Hoje em dia, a maior parte das pessoas diria que a consciência fica no cérebro. Aficionados da neurociência destacam o papel de certas regiões cerebrais, focando a interação de circuitos específicos, como o hipocampo e o córtex pré-frontal. Os bem-informados sabem que a consciência depende do espalhamento de atividade elétrica por todo o córtex, para além de modalidades sensoriais específicas.

Os mais holistas avançam a ideia de que não faz sentido limitar tais processos ao cérebro, pois suas ramificações sensoriais e motoras fazem do corpo uma extensão palpável da consciência. No limite incorporamos tudo que vemos, ouvimos e sentimos, transformando objetos distantes em íntimas impressões do mundo, nossas preciosas memórias.

Surpreendentemente, os microbiologistas dizem que tudo isso ainda é pouco. Para entender a consciência seria preciso considerar não apenas o efeito simbólico de outros seres em nossa mente, mas os efeitos psicobiológicos da coleção de bactérias, leveduras, protozoários e vírus que compõem nossa microbiota.

Estima-se que uma pessoa normal tenha até três vezes mais micróbios do que células do próprio corpo. Desequilíbrios na microbiota estão relacionados a doenças cardiovasculares, síndrome do intestino irritável, doença inflamatória intestinal, artrite reumatoide, câncer colorrretal e diabetes. O tradicional chá amarelo chinês, feito com fezes de pessoas saudáveis, era receitado há 1.700 anos para tratar diarreia. Hoje a fronteira da medicina descobre o poder terapêutico dos transplantes fecais em casos de graves infecções bacterianas, refratárias a antibióticos. Estudos recentes sugerem que o mesmo pode funcionar para tratar obesidade. Somos o que comemos...

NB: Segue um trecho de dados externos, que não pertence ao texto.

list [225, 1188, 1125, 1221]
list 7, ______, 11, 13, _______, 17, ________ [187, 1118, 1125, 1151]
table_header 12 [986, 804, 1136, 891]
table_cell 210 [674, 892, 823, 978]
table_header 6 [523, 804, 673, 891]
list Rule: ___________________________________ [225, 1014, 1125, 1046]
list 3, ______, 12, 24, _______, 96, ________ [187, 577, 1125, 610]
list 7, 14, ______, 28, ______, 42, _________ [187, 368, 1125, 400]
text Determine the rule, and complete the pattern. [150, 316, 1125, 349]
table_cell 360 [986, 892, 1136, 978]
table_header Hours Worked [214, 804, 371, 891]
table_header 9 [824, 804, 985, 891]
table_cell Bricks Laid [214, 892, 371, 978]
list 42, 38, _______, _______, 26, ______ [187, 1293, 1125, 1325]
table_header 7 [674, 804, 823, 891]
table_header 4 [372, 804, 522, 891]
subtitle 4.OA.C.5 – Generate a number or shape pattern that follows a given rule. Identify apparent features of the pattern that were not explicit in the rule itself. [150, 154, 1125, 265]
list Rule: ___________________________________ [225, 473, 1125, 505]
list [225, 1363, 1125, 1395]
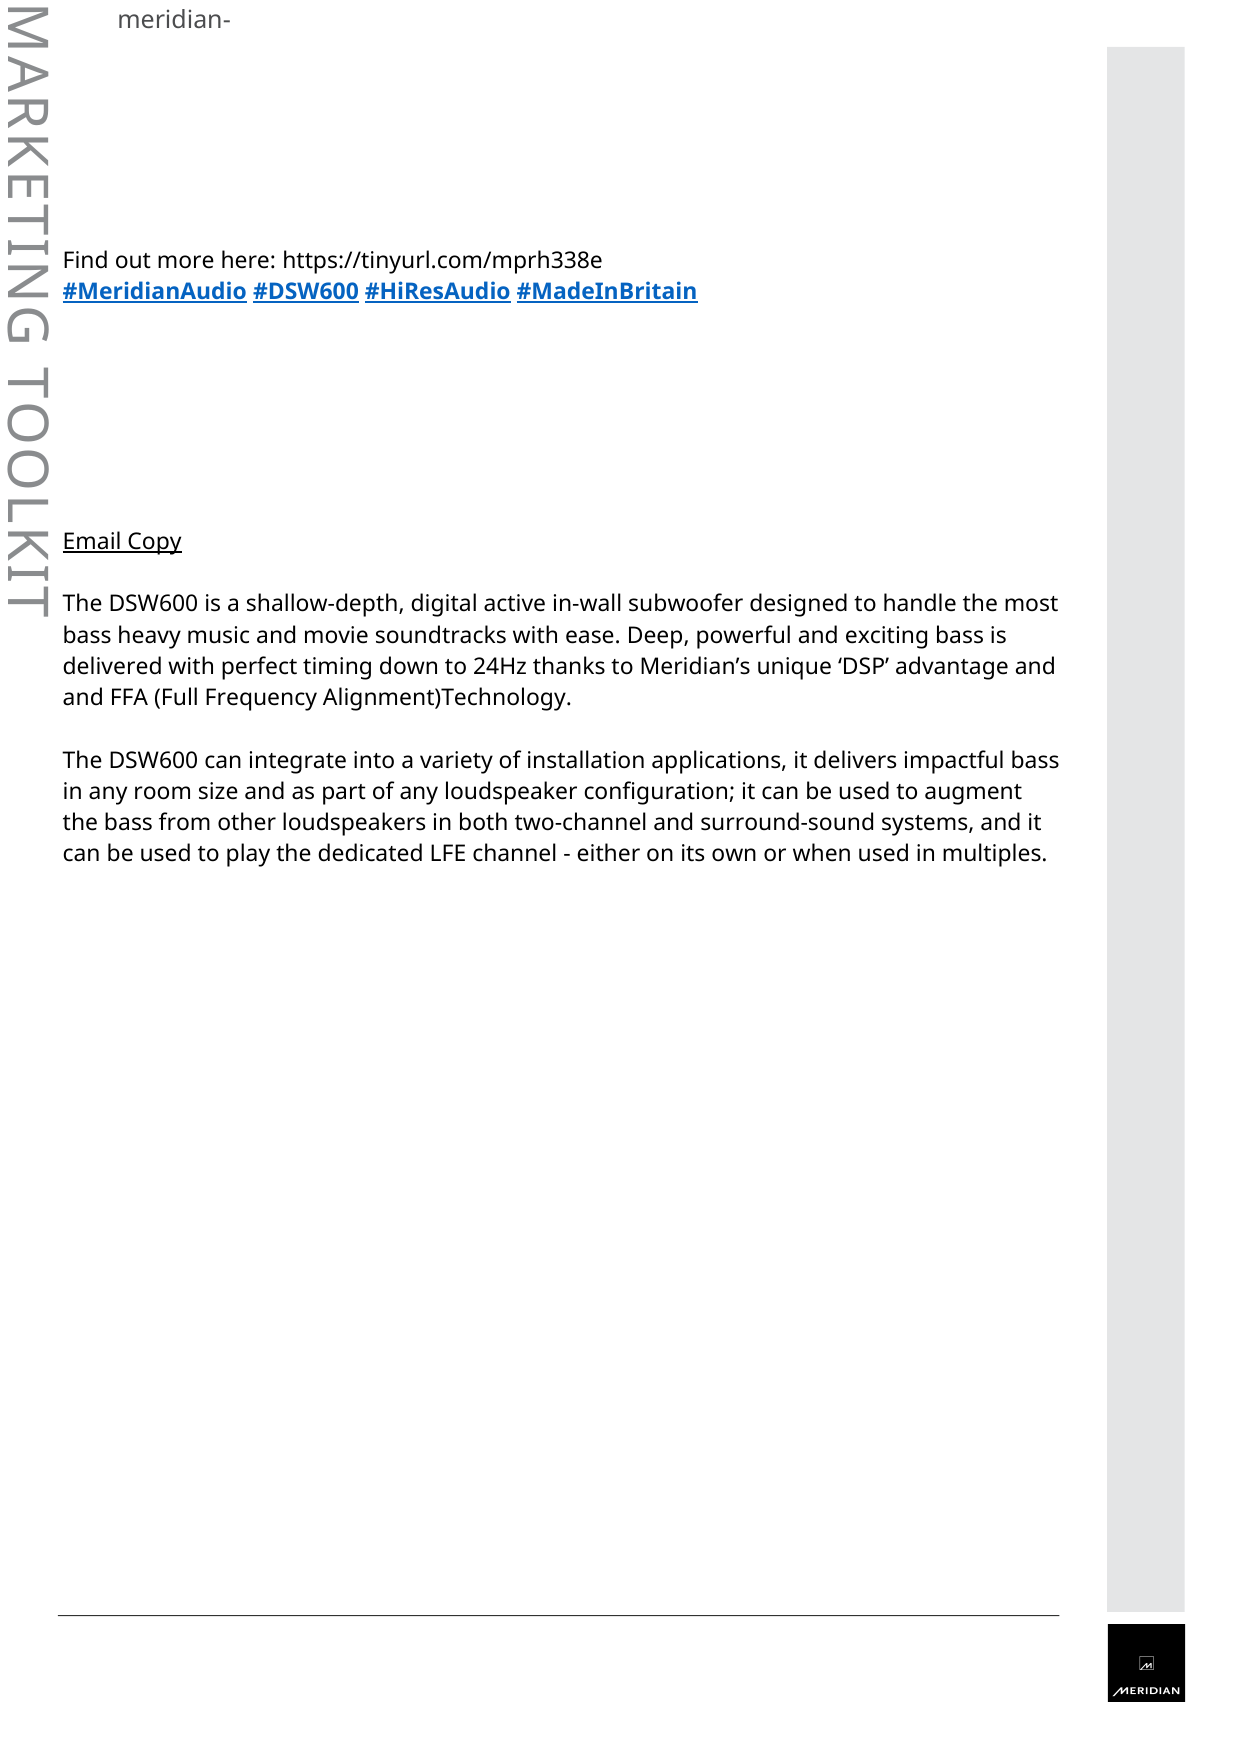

É importante lembrar que os microrganismos no lúmen intestinal influenciam a síntese e liberação da serotonina por células enterais. Dependendo do tipo de receptor encontrado, a serotonina pode promover inflamação ou anti-inflamação, regulando por exemplo o metabolismo sanguíneo e ósseo. Até mesmo doenças como depressão e autismo parecem sofrer influência da microbiota, que se configura como uma via de mão dupla para a modificação do humor e das interações sociais.

O sistema nervoso entérico nas paredes do canal alimentar contém cerca de 500 milhões de neurônios, utiliza mais de 30 neurotransmissores e envia muito mais projeções para o cérebro do que as que recebe. Esse sistema nos permite sentir eventos digestivos e tem um efeito poderoso sobre o cérebro. Embora ali não ocorra a tomada de decisões ou o planejamento de ações, tais processos sofrem fortes efeitos entéricos.

Quase toda a serotonina do corpo é encontrada nas vísceras, o que explica a conexão entre emoções fortes e revulsões gastrointestinais. Para coisas muito desagradáveis, “não temos estômago”. A ingestão de algo impróprio para ser moído, corroído e absorvido manda sinais persistentes para o cérebro que são muito difíceis de abstrair.

Ser introspectivo não significa necessariamente enfezar-se. Um pouco de atenção para si, um módico de consciência dos órgãos internos, talvez seja a condição mesma da reflexão. Sentado no trono, o pensador de Rodin contempla a obra. Já dizia Álvaro de Campos: A metafísica é uma consequência de estar mal disposto.